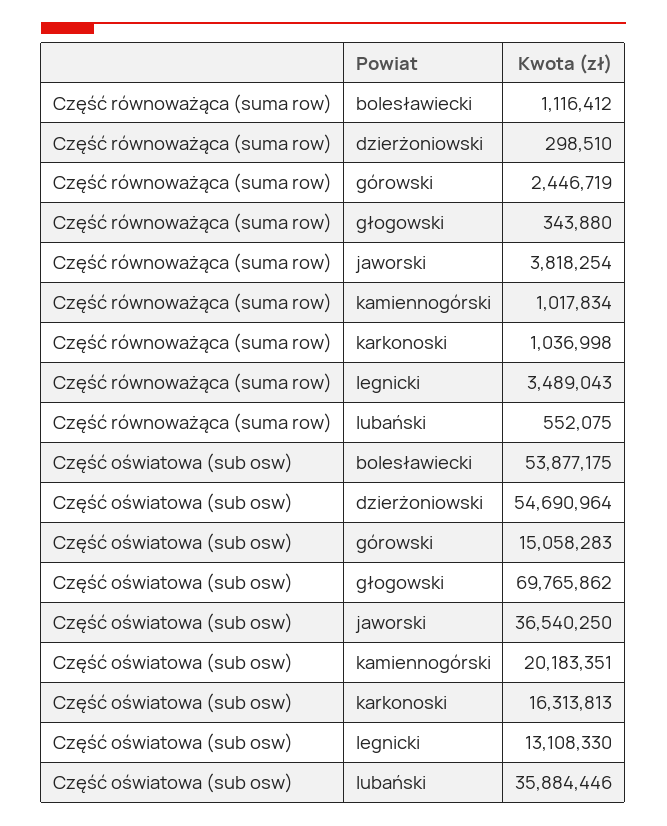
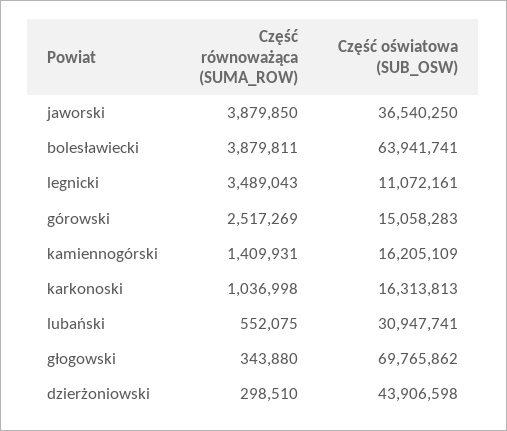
Część równoważąca (suma row), bolesławiecki: 1116412 -> 3879811
Część równoważąca (suma row), górowski: 2446719 -> 2517269
Część równoważąca (suma row), jaworski: 3818254 -> 3879850
Część równoważąca (suma row), kamiennogórski: 1017834 -> 1409931
Część oświatowa (sub osw), bolesławiecki: 53877175 -> 63941741
Część oświatowa (sub osw), dzierżoniowski: 54690964 -> 43906598
Część oświatowa (sub osw), kamiennogórski: 20183351 -> 16205109
Część oświatowa (sub osw), legnicki: 13108330 -> 11072161
Część oświatowa (sub osw), lubański: 35884446 -> 30947741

◆ ◆ ◆

» **TASK TO COMPLETE**
Reproduce all of the entries above word for word, but leave out their pictures.

» **THE ANSWER**
Część równoważąca (suma row), bolesławiecki: 1116412 -> 3879811
Część równoważąca (suma row), górowski: 2446719 -> 2517269
Część równoważąca (suma row), jaworski: 3818254 -> 3879850
Część równoważąca (suma row), kamiennogórski: 1017834 -> 1409931
Część oświatowa (sub osw), bolesławiecki: 53877175 -> 63941741
Część oświatowa (sub osw), dzierżoniowski: 54690964 -> 43906598
Część oświatowa (sub osw), kamiennogórski: 20183351 -> 16205109
Część oświatowa (sub osw), legnicki: 13108330 -> 11072161
Część oświatowa (sub osw), lubański: 35884446 -> 30947741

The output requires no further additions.